Foi para a escola em 1942 e tem a quarta classe “mal tirada” porque andava sempre a fugir à escola. Tirou a carta de navegação em 1950, de bicicleta em 53 e de condução automóvel em 59. Órfão de pai e mãe aos sete anos, ficou a cargo dos irmãos e lembra-se de ir para a porta da padaria às quatro da manhã para apanhar “um bocadinho de pão”. A mãe faleceu durante um parto e o pai foi-se abaixo e agarrou-se ao álcool. Dos sete irmãos tem uma irmã com quase 90 anos. Aprendeu a andar de bicicleta sozinho, a cair e levantar-se, e há meia dúzia de anos esteve às portas da morte depois de uma colisão com um carro em Samora Correia. Não levava capacete e ficou com sequelas no ombro e pouca força no braço direito. “Vamos com aquela cegueira de ver o caminho e não vemos os obstáculos”, justifica.

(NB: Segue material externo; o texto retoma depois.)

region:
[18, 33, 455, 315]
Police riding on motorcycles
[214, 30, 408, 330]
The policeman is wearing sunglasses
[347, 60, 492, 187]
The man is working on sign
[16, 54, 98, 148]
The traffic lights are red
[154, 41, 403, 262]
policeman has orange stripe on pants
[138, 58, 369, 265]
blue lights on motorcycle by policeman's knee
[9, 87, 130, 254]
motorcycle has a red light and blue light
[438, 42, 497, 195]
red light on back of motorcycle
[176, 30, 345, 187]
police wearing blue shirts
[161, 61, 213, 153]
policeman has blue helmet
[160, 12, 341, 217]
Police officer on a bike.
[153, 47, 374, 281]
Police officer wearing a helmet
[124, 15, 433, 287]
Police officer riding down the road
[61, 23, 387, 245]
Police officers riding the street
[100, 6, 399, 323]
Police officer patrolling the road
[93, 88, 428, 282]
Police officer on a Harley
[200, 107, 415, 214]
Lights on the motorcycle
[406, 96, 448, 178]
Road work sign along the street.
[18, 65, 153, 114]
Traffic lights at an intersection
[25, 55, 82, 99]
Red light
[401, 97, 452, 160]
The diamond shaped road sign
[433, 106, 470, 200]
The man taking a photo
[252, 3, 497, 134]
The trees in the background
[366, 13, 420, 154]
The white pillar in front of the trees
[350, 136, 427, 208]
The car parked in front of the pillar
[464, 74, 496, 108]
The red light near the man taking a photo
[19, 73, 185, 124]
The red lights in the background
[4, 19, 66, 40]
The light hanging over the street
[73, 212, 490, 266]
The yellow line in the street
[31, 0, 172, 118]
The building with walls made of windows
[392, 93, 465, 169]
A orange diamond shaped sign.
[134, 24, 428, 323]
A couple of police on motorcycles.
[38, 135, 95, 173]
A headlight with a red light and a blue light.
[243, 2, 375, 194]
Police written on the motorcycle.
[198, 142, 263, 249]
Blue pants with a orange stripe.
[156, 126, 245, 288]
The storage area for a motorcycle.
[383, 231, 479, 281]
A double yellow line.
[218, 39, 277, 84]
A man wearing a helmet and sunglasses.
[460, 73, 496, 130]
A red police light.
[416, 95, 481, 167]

A primeira prova oficial em que participou foi em 1954, da Avenida da Igreja, em Lisboa, a Benavente. São 80 anos de cicloturismo representados no museu que construiu no primeiro andar da sua garagem. A entrada enche-se de fotografias da história de Salvaterra de Magos e suas gentes e faz ligação a uma sala com dezenas de taças, medalhas, molduras, emblemas de municípios, pratos, bonés e t-shirts que preserva em sacos de plástico.
Tenta lembrar-se de tudo e limpa o pó com os dedos para ver as letras que avivam a memória. Numa das fotografias aparece sentado num banco – estão a cortar-lhe o cabelo e a barba como penalização por dois cartões amarelos numa das 10 voltas a Portugal em cicloturismo em que participou. Mas a alcunha de Zé do Barrete vem mais tarde, na década de 80 no primeiro Caldas-Badajoz, quando pediu a um vizinho para o acompanhar no carro de apoio e o mesmo referiu que é difícil reconhecê-lo entre milhares de ciclistas. “Não há problema, eu levo um barrete e sabes logo que o gajo do barrete sou eu”, disse.
Este ano já esteve duas vezes em provas na Chamusca e uma na Golegã, mas a melhor prova é em Vale de Figueira, diz – percorrem 25 quilómetros e param cinco vezes para “comer e beber” sem pagar. José Rafael tem duas bicicletas, uma para treinos e outra para provas. Nutre carinho pelos adversários que o ajudam e lamenta a falta de “capricho” dos tempos actuais, uma vez que nem os netos conseguiu pôr a andar de bicicleta.
A energia de “Os Cansados” de Marinhais
João Filipe, 72 anos, é presidente de “Os Cansados” de Marinhais, secção da Associação de Formação Cultural da Juventude de Marinhais (Juvemar), desde que a associação foi fundada há 25 anos. O núcleo de cicloturismo é composto por uma dúzia 12 ciclistas, a maioria na casa dos 70 e 80 anos, que se levantam aos domingos às seis da manhã para passear de bicicleta.
“As associações têm os elementos, mas falta o combustível. Criar incentivos para que entre a juventude que se lançou de cabeça aos telemóveis”, desabafa João Filipe, revelando que o seu cargo está à disposição e que estão dispostos a colaborar e ir às escolas ensinar a andar de bicicleta ou dinamizar aulas sobre cicloturismo. Começou a andar de bicicleta aos cinco anos, trabalhou na Marinha, nos submarinos, e esteve seis anos embarcado. Praticou atletismo e BTT e ao mesmo tempo criava a sua micro-empresa de refrigeração e ar condicionado, onde ainda trabalha.
“Os Cansados” já foram a Espanha, Holanda e Açores. Um episódio caricato aconteceu durante a pandemia, quando um elemento se esqueceu de colocar a tampa da água na carrinha e ao chegarem a Riachos, vindos de Fátima, a carrinha entrou em chamas e tiveram de chamar um táxi para cada um. No passeio que assinalou o 25º aniversário reuniram 180 ciclistas de vários pontos do país e José Rafael, além de participar nos cerca de 62 quilómetros, tem o hábito de vestir o seu fato de gala e servir às mesas.
A associação vai participar nas Festas de Marinhais com uma tasquinha de 1 a 5 de Agosto, o que só é possível graças às 40 pessoas que se voluntariaram para trabalhar. Após pagarem o espaço e aos fornecedores, o dinheiro será distribuído por associações. No último Natal, “Os Cansados” entregaram 40 cabazes de alimentos a famílias carenciadas.